**課題 1**:
「こと」と「もの」を論じた文章のうち、「今回は、改めて「こと」と「も」から「ということが言えるでしょう。」までの箇所を一字一句たがえずに書き写してください。
**課題 2**:
「こと」と「もの」の語感を探る文章について、最後に示された文の次から続きを書いてください。

**本文抜粋**:

---------------

今回は、改めて「こと」と「もの」という日本語の語について、母語話者の一人である私の語感をもとに、これらの語のもつ「文法」を探ってみたいと思います。あくまでも私個人の語感ですので、違和感を覚える方もいらっしゃるかもしれません。ただこういう個々人の語感の集合が、母語内のそれぞれの語の「文法」を形成しているので、とりあえず少し探ってみたいというわけです。

「こと」と「もの」は何がちがう?

 まずは、「こと」から。「こと」は、形がなく、流動的で、しかも透明な印象です。何も入っていない箱です。だだ、箱とはいっても、その枠組さえもない、といった感じでしょうか。したがって、「こと」という語を発語することにより、非常に恣意的に透明なやり方(形を決めない)で、事態を切り取っているような感じです。そもそもこの世界は、切れ目なく連続しています。どこにも、分割線は、ひかれていません。その分割線のない世界を、かりに「こと」という語を使うことによって切り取るというわけです。別の言い方をすれば、「こと」は、そういう切り取りができる力のある語だということが言えるでしょう。

 だから、この「こと」という箱のなかには、何を入れてもいい。ただ、そこに入るのは、一定の形をもったものではありません。たとえば、「人間」は、そのままでは(?)入りません。ところが、「人間ということ」「人間が生きていること」「人間が存在しているということ」といった言い方になれば、入ります。

 ということは、逆に、「こと」という言い方をすることによって、一定の形がなかったものを、箱に入れて取り上げるということになります。「人間」は、一人ひとり(の具体的個人であれば)見ることができるし触ることもできます。そのような知覚できるもろもろの対象にあふれている世界から、「人間ということ」という言い方によって、すべての個人を内包する「人間」という、いままで誰も知覚できなかった対象を創造するともいえるでしょう。

---------------

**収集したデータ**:

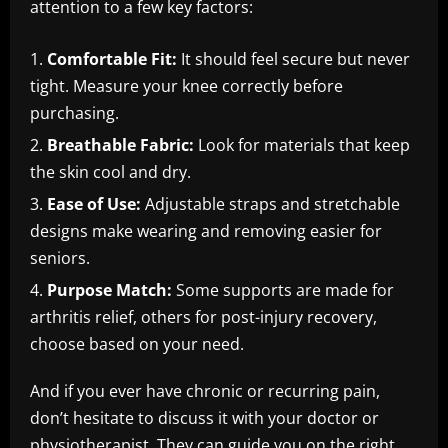
attention to a few key factors:
Comfortable Fit:
It should feel secure but never
tight. Measure your knee correctly before
purchasing.
Breathable Fabric:
Look for materials that keep
the skin cool and dry.
Ease of Use:
Adjustable straps and stretchable
designs make wearing and removing easier for
seniors.
Purpose Match:
Some supports are made for
arthritis relief, others for post-injury recovery,
choose based on your need.
And if you ever have chronic or recurring pain,
don’t hesitate to discuss it with your doctor or
physiotherapist. They can guide you on the right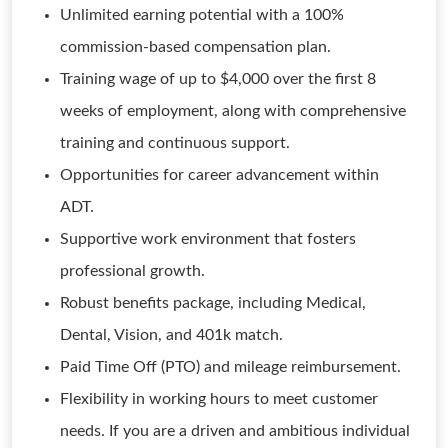
Unlimited earning potential with a 100%
commission-based compensation plan.
Training wage of up to $4,000 over the first 8
weeks of employment, along with comprehensive
training and continuous support.
Opportunities for career advancement within
ADT.
Supportive work environment that fosters
professional growth.
Robust benefits package, including Medical,
Dental, Vision, and 401k match.
Paid Time Off (PTO) and mileage reimbursement.
Flexibility in working hours to meet customer
needs. If you are a driven and ambitious individual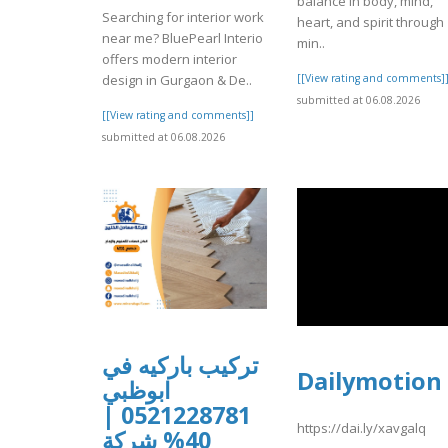
balance in body, mind,
Searching for interior work
heart, and spirit through
near me? BluePearl Interio
min..
offers modern interior
[[View rating and comments]
design in Gurgaon & De..
submitted at 06.08.2026
[[View rating and comments]]
submitted at 06.08.2026
تركيب باركيه في
Dailymotion
ابوظبي
0521228781 |
https://dai.ly/xavgalq
40% شركة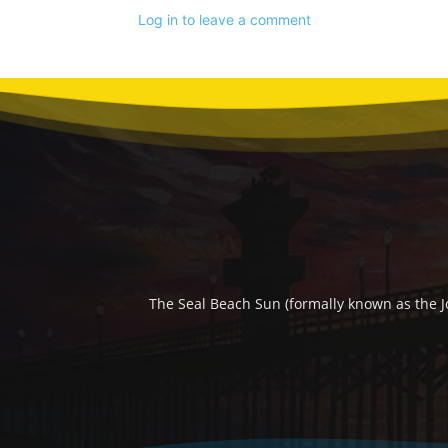
Log in to leave a comment
The Seal Beach Sun (formally known as the J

---------------

**解答 1**:
今回は、改めて「こと」と「もの」という日本語の語について、母語話者の一人である私の語感をもとに、これらの語のもつ「文法」を探ってみたいと思います。あくまでも私個人の語感ですので、違和感を覚える方もいらっしゃるかもしれません。ただこういう個々人の語感の集合が、母語内のそれぞれの語の「文法」を形成しているので、とりあえず少し探ってみたいというわけです。

「こと」と「もの」は何がちがう?

 まずは、「こと」から。「こと」は、形がなく、流動的で、しかも透明な印象です。何も入っていない箱です。だだ、箱とはいっても、その枠組さえもない、といった感じでしょうか。したがって、「こと」という語を発語することにより、非常に恣意的に透明なやり方(形を決めない)で、事態を切り取っているような感じです。そもそもこの世界は、切れ目なく連続しています。どこにも、分割線は、ひかれていません。その分割線のない世界を、かりに「こと」という語を使うことによって切り取るというわけです。別の言い方をすれば、「こと」は、そういう切り取りができる力のある語だということが言えるでしょう。

**解答 2**:
 もしかしたら、こういう恣意的な切り取りができるから、「こと」は、「事」であり「言」なのかもしれません。言語の原初的な分節化と関係しているのかもしれません。(これは、あくまで個人の感想です)

 さて、それに対して「もの」は、どうでしょうか。

 これも、私だけの語感かもしれませんが、「もの」は、「こと」に比べると、ずっと固体的なイメージがあります。それに、輪郭がくっきりはっきりしているイメージです。ようするに、固体的であり、かつ個体的とでもいえる感じです。「もの」は、「物」であり、物質や物体を意味するので当然なのかもしれません。

 ただ、「もの」にも、いろいろな用法があることはすでに確認しましたので、「物質」や「物体」だけを指しているわけではないことは、重々承知しています。でも、やはり、「こと」に比べると、はるかに「固い」。何しろ、「こと」は、「形のない透明な箱」なので、これより「固い」のは、まあ当たり前の話ですが。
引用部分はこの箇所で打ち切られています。